An expert from University of California, Davis in Biological Anthropology, Osteology, Palaeoanthropology, Anthropology

Neanderthals were a species of archaic humans who lived across Eurasia from about 400,000 to 40,000 years ago. They most likely went extinct due to climatic change, disease, malnutrition, or a combination of these factors. 

Neanderthals lived during the temperate MIS 5e and the cold and arid MIS4. Their extinction coincides with a period of intense cold and dry climate causing their preferred forest landscape to give way to steppeland. This climate change may have depopulated several regions of Neanderthals, like previous cold spikes, but these areas were instead repopulated by immigrating Homo sapiens. The changes in climate and the introduction of Homo sapiens on the landscape led to even more competition for food and other resources like clothing and shelter which would have made them vulnerable to extinction.

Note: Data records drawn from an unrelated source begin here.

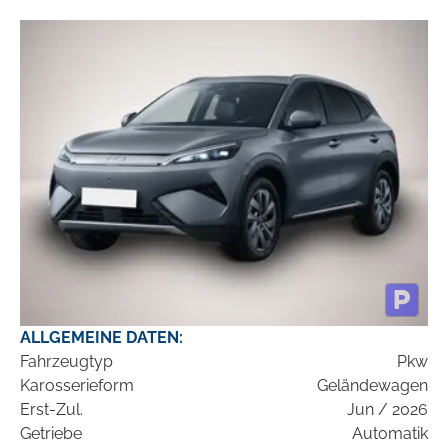
ALLGEMEINE DATEN:
Fahrzeugtyp
Pkw
Karosserieform
Geländewagen
Erst-Zul.
Jun / 2026
Getriebe
Automatik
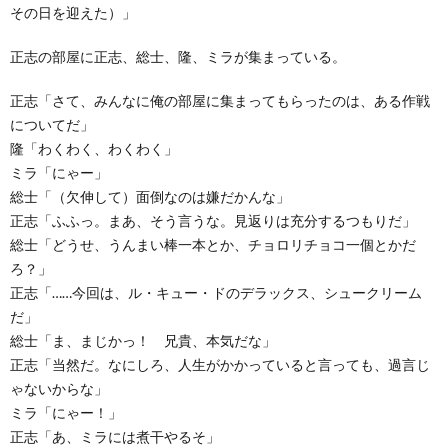
その日を迎えた）」
正志の部屋に正志、総士、隆、ミラが集まっている。
正志「さて、みんなに俺の部屋に集まってもらったのは、ある作戦
についてだ」
隆「わくわく、わくわく」
ミラ「にゃー」
総士「（欠伸して）面倒なのは嫌だかんな」
正志「ふふっ。まあ、そう言うな。見返りは充分するつもりだ」
総士「どうせ、うんまい棒一本とか、チョロリチョコ一個とかだ
ろ？」
正志「……今回は、ル・キュー・ドのデラックス、シュークリーム
だ」
総士「ま、まじかっ！ 兄貴、本気だな」
正志「当然だ。なにしろ、人生がかかっていると言っても、過言じ
ゃないからな」
ミラ「にゃー！」
正志「あ、ミラには煮干やるそ」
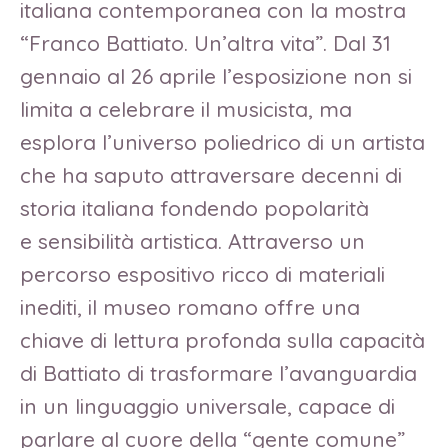
italiana contemporanea con la mostra
“Franco Battiato. Un’altra vita”. Dal 31
gennaio al 26 aprile l’esposizione non si
limita a celebrare il musicista, ma
esplora l’universo poliedrico di un artista
che ha saputo attraversare decenni di
storia italiana fondendo popolarità
e sensibilità artistica. Attraverso un
percorso espositivo ricco di materiali
inediti, il museo romano offre una
chiave di lettura profonda sulla capacità
di Battiato di trasformare l’avanguardia
in un linguaggio universale, capace di
parlare al cuore della “gente comune”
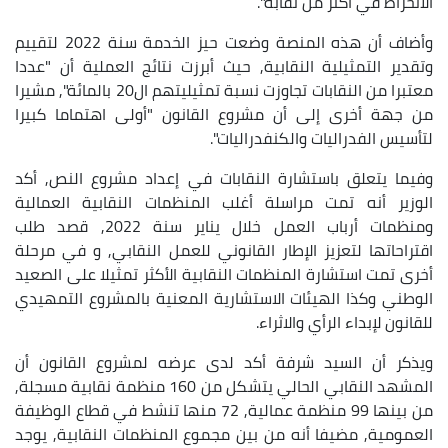
الانخراط في أكثر من نقابة".
وأضاف أن هذه المنصة وضعت حيز الخدمة سنة 2022 لتقييم
وتقدير التمثيلية النقابية, حيث أبرزت نتائج العملية أن "عددا
معتبرا من النقابات تجاوزت نسبة تمثيليتهم ال20 بالمائة", مشيرا
من جهة أخرى إلى أن مشروع القانون "أولى اهتماما كبيرا
لتأسيس الفدراليات والكنفدراليات".
وفيما يتعلق باستشارة النقابات في إعداد مشروع النص, أكد
الوزير أنه تمت مراسلة أغلب المنظمات النقابية العمالية
ومنظمات أرباب العمل خلال يناير سنة 2022, قصد طلب
اقتراحاتها لتعزيز الإطار القانوني للعمل النقابي, و في مرحلة
أخرى تمت استشارة المنظمات النقابية الأكثر تمثيلا على الصعيد
الوطني وكذا الهيئات الاستشارية المعنية بالمشروع التمهيدي
للقانون لإبداء الرأي والاثراء.
ويذكر أن السيد شرفة أكد لدى عرضه لمشروع القانون أن
المشهد النقابي الحالي يتشكل من 160 منظمة نقابية مسجلة,
من بينها 99 منظمة عمالية, 72 منها تنشط في قطاع الوظيفة
العمومية, مضيفا أنه من بين مجموع المنظمات النقابية, يوجد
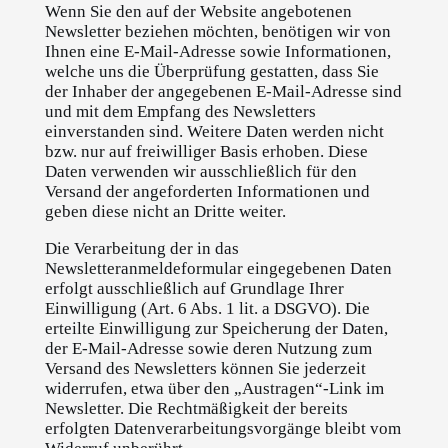
Wenn Sie den auf der Website angebotenen
Newsletter beziehen möchten, benötigen wir von
Ihnen eine E-Mail-Adresse sowie Informationen,
welche uns die Überprüfung gestatten, dass Sie
der Inhaber der angegebenen E-Mail-Adresse sind
und mit dem Empfang des Newsletters
einverstanden sind. Weitere Daten werden nicht
bzw. nur auf freiwilliger Basis erhoben. Diese
Daten verwenden wir ausschließlich für den
Versand der angeforderten Informationen und
geben diese nicht an Dritte weiter.
Die Verarbeitung der in das
Newsletteranmeldeformular eingegebenen Daten
erfolgt ausschließlich auf Grundlage Ihrer
Einwilligung (Art. 6 Abs. 1 lit. a DSGVO). Die
erteilte Einwilligung zur Speicherung der Daten,
der E-Mail-Adresse sowie deren Nutzung zum
Versand des Newsletters können Sie jederzeit
widerrufen, etwa über den „Austragen“-Link im
Newsletter. Die Rechtmäßigkeit der bereits
erfolgten Datenverarbeitungsvorgänge bleibt vom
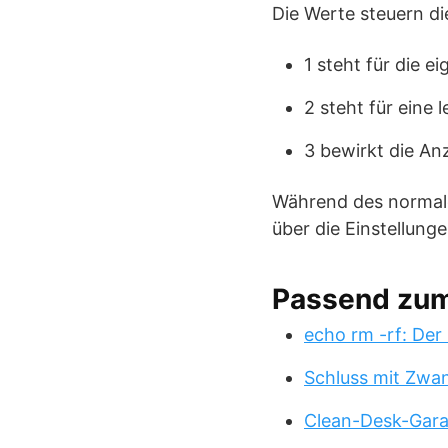
Die Werte steuern di
1 steht für die e
2 steht für eine l
3 bewirkt die An
Während des normalen
über die Einstellunge
Passend zu
echo rm -rf: Der
Schluss mit Zwa
Clean-Desk-Garan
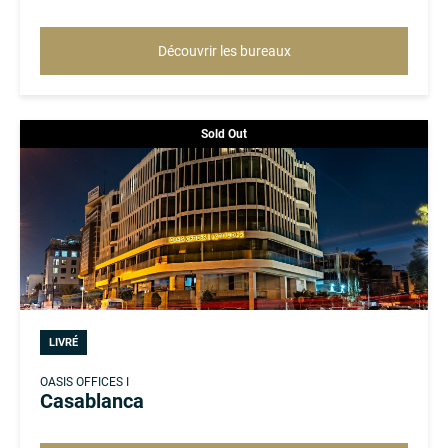
Découvrir les bureaux
Sold Out
LIVRÉ
OASIS OFFICES I
Casablanca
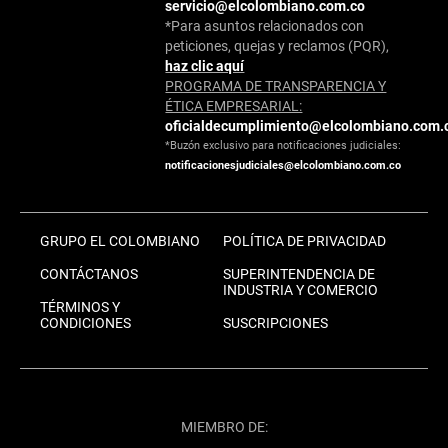
servicio@elcolombiano.com.co
*Para asuntos relacionados con
peticiones, quejas y reclamos (PQR),
haz clic aquí
PROGRAMA DE TRANSPARENCIA Y
ÉTICA EMPRESARIAL:
oficialdecumplimiento@elcolombiano.com.
*Buzón exclusivo para notificaciones judiciales:
notificacionesjudiciales@elcolombiano.com.co
GRUPO EL COLOMBIANO
POLÍTICA DE PRIVACIDAD
CONTÁCTANOS
SUPERINTENDENCIA DE
INDUSTRIA Y COMERCIO
TÉRMINOS Y
CONDICIONES
SUSCRIPCIONES
MIEMBRO DE:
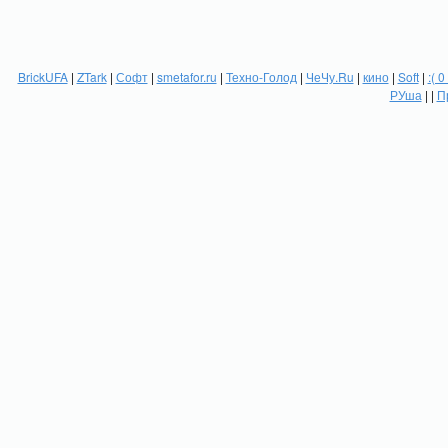
BrickUFA
|
ZTark
|
Софт
|
smetafor.ru
|
Техно-Голод
|
ЧеЧу.Ru
|
кино
|
Soft
|
:( 0
РУша
| |
П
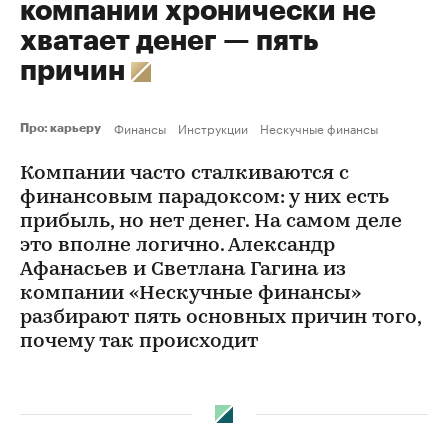
компании хронически не
хватает денег — пять
причин
Финансы
Инструкции
Нескучные финансы
Про: карьеру
Компании часто сталкиваются с
финансовым парадоксом: у них есть
прибыль, но нет денег. На самом деле
это вполне логично. Александр
Афанасьев и Светлана Гагина из
компании «Нескучные финансы»
разбирают пять основных причин того,
почему так происходит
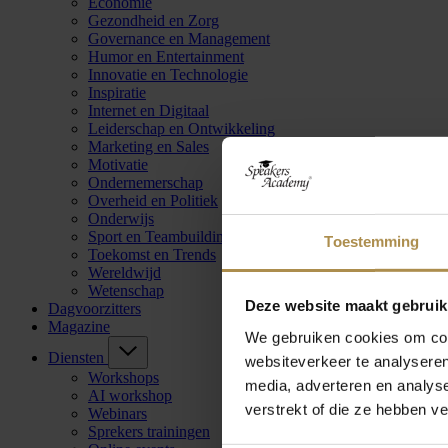
Economie
Gezondheid en Zorg
Governance en Management
Humor en Entertainment
Innovatie en Technologie
Inspiratie
Internet en Digitaal
Leiderschap en Ontwikkeling
Marketing en Sales
Motivatie
Ondernemerschap
Overheid en Politiek
Onderwijs
Sport en Teambuilding
Toestemming
Toekomst en Trends
Wereldwijd
Wetenschap
Deze website maakt gebruik
Dagvoorzitters
Magazine
We gebruiken cookies om cont
Diensten
websiteverkeer te analyseren
Workshops
media, adverteren en analys
AI workshop
verstrekt of die ze hebben v
Webinars
Sprekers trainingen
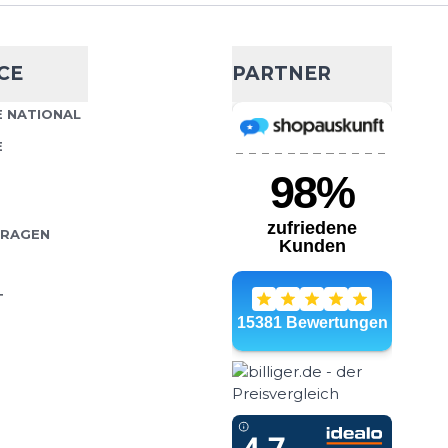
l Warm Tights
- 51 %
CE
PARTNER
36,99 €
74,95 €
f- und Trainings-Tights
 NATIONAL
Wähle deine Größe
ägliche Training bei
E
er ausgelegt. Sie
IN DEN WARENKORB
FRAGEN
T
l Warm Tights
- 55 %
33,99 €
74,95 €
ght bietet Wärme und
Wähle deine Größe
f und besteht aus dem
shed Tights Material. Es
IN DEN WARENKORB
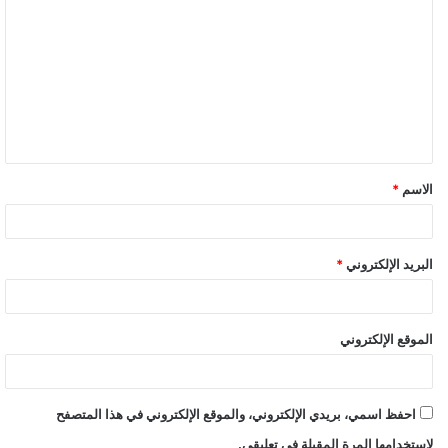
ل
ت
ع
ل
ي
ق
الاسم
*
*
البريد الإلكتروني
*
الموقع الإلكتروني
احفظ اسمي، بريدي الإلكتروني، والموقع الإلكتروني في هذا المتصفح
لاستخدامها المرة المقبلة في تعليقي.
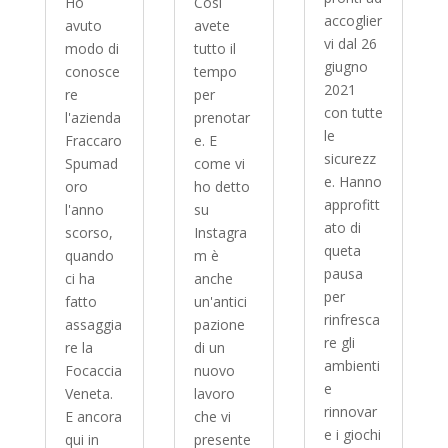
Ho
Così
accoglier
avuto
avete
vi dal 26
modo di
tutto il
giugno
conosce
tempo
2021
re
per
con tutte
l'azienda
prenotar
le
Fraccaro
e. E
sicurezz
Spumad
come vi
e. Hanno
oro
ho detto
approfitt
l'anno
su
ato di
scorso,
Instagra
queta
quando
m è
pausa
ci ha
anche
per
fatto
un'antici
rinfresca
assaggia
pazione
re gli
re la
di un
ambienti
Focaccia
nuovo
e
Veneta.
lavoro
rinnovar
E ancora
che vi
e i giochi
qui in
presente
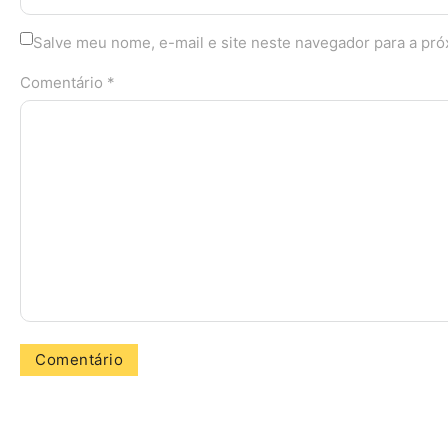
Salve meu nome, e-mail e site neste navegador para a pr
Comentário *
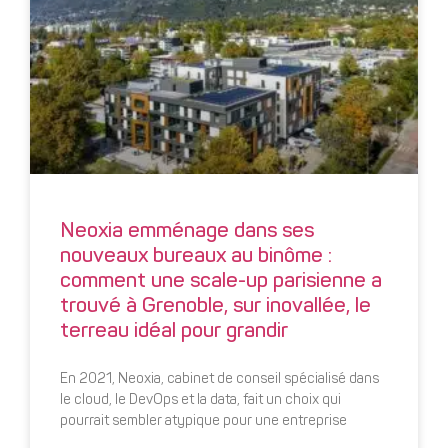
Neoxia emménage dans ses
nouveaux bureaux au binôme :
comment une scale-up parisienne a
trouvé à Grenoble, sur inovallée, le
terreau idéal pour grandir
En 2021, Neoxia, cabinet de conseil spécialisé dans
le cloud, le DevOps et la data, fait un choix qui
pourrait sembler atypique pour une entreprise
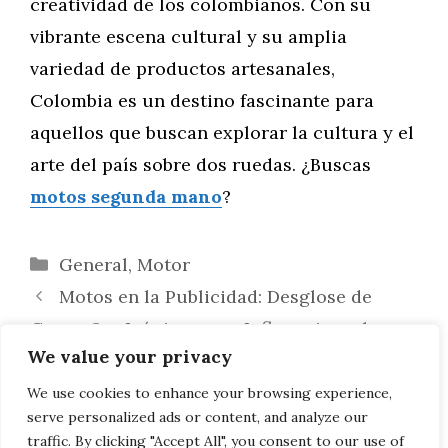
creatividad de los colombianos. Con su
vibrante escena cultural y su amplia
variedad de productos artesanales,
Colombia es un destino fascinante para
aquellos que buscan explorar la cultura y el
arte del país sobre dos ruedas. ¿Buscas
motos segunda mano
?
Categorías
General
,
Motor
Motos en la Publicidad: Desglose de
Campañas Icónicas y su Influencia en la
We value your privacy
Percepción del Producto
Personajes Llamados Akira: Un Análisis
We use cookies to enhance your browsing experience,
serve personalized ads or content, and analyze our
en Cine y Televisión
traffic. By clicking "Accept All", you consent to our use of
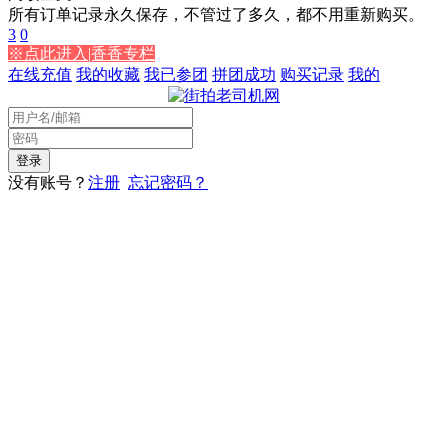
所有订单记录永久保存，不管过了多久，都不用重新购买。
3
0
※点此进入|香香专栏
在线充值
我的收藏
我已参团
拼团成功
购买记录
我的
没有账号？
注册
忘记密码？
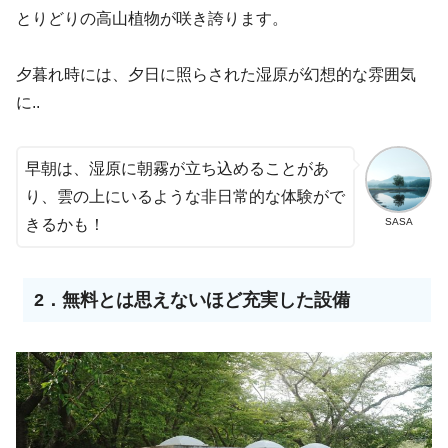
とりどりの高山植物が咲き誇ります。
夕暮れ時には、夕日に照らされた湿原が幻想的な雰囲気
に..
早朝は、湿原に朝霧が立ち込めることがあ
り、雲の上にいるような非日常的な体験がで
SASA
きるかも！
2．無料とは思えないほど充実した設備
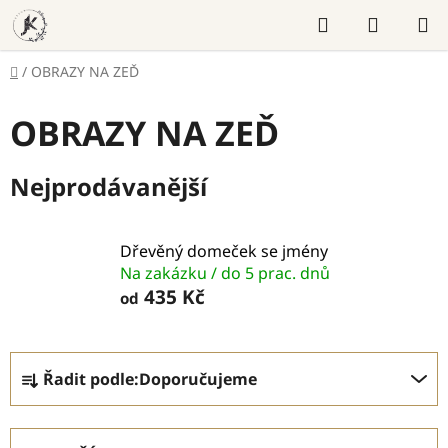
Přejít
Hledat
NÁKUP
na
KOŠÍK
obsah
Domů
/
OBRAZY NA ZEĎ
OBRAZY NA ZEĎ
Nejprodávanější
Dřevěný domeček se jmény
Na zakázku / do 5 prac. dnů
435 Kč
od
Ř
Řadit podle:
Doporučujeme
a
z
e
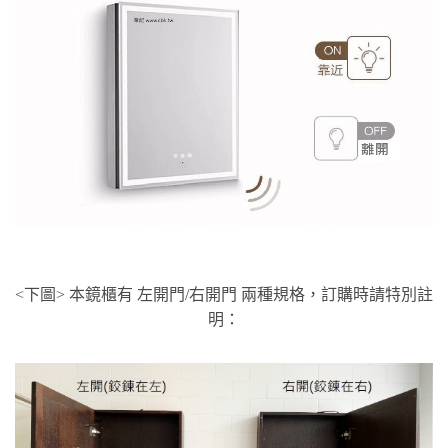
<下圖> 本鏡櫃有 左開門/右開門 兩種規格，訂購時請特別註
明：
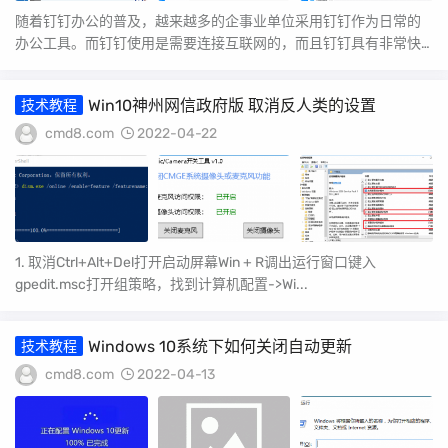
随着钉钉办公的普及，越来越多的企事业单位采用钉钉作为日常的
办公工具。而钉钉使用是需要连接互联网的，而且钉钉具有非常快
捷方便的文件上传功能...
Win10神州网信政府版 取消反人类的设置
技术教程
cmd8.com
2022-04-22
1. 取消Ctrl+Alt+Del打开启动屏幕Win + R调出运行窗口键入
gpedit.msc打开组策略，找到计算机配置->Wi...
Windows 10系统下如何关闭自动更新
技术教程
cmd8.com
2022-04-13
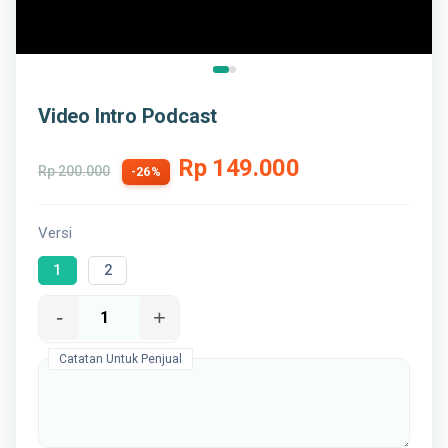
Video Intro Podcast
Rp 149.000
Rp 200.000
-26%
Versi
1
2
-
+
Catatan Untuk Penjual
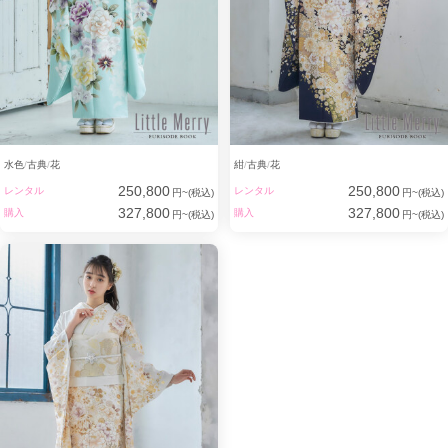
水色
古典
花
紺
古典
花
250,800
250,800
レンタル
レンタル
円~(税込)
円~(税込)
327,800
327,800
購入
購入
円~(税込)
円~(税込)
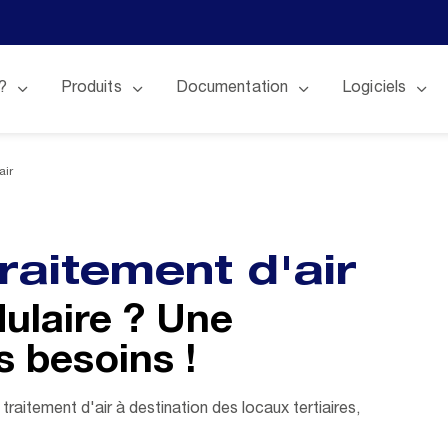
?
Produits
Documentation
Logiciels
air
raitement d'air
laire ? Une
s besoins !
aitement d'air à destination des locaux tertiaires,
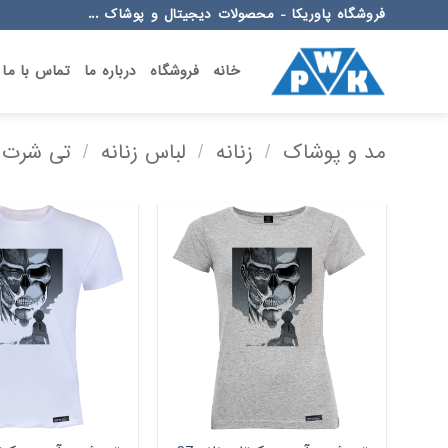
Ski
فروشگاه پاوریکا - محصولات دیجیتال و پوشاک ...
t
conten
خانه
فروشگاه
درباره ما
تماس با ما
مد و پوشاک
/
زنانه
/
لباس زنانه
/
تی شرت ز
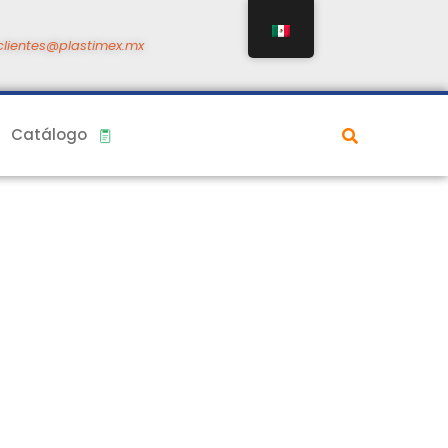
clientes@plastimex.mx
Catálogo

Another factor in their demise was their already small population size. Neanderthals lived in more sparsely distributed groups of about 10 to 30 individuals, much smaller than contemporaneous Homo sapiens groups. This would have made it easier for disease, malnutrition or others factors to wipe out entire Neanderthal populations easily.

Homo sapiens arriving in Eurasia also arrived with a more sophisticated and varied technological industry. Though Neanderthals developed many sophisticated tools themselves, the modern human suite of tools was would have allowed them more control over the environment leading anthropologists to believe that Neanderthals were simply outcompeted by Homo sapiens.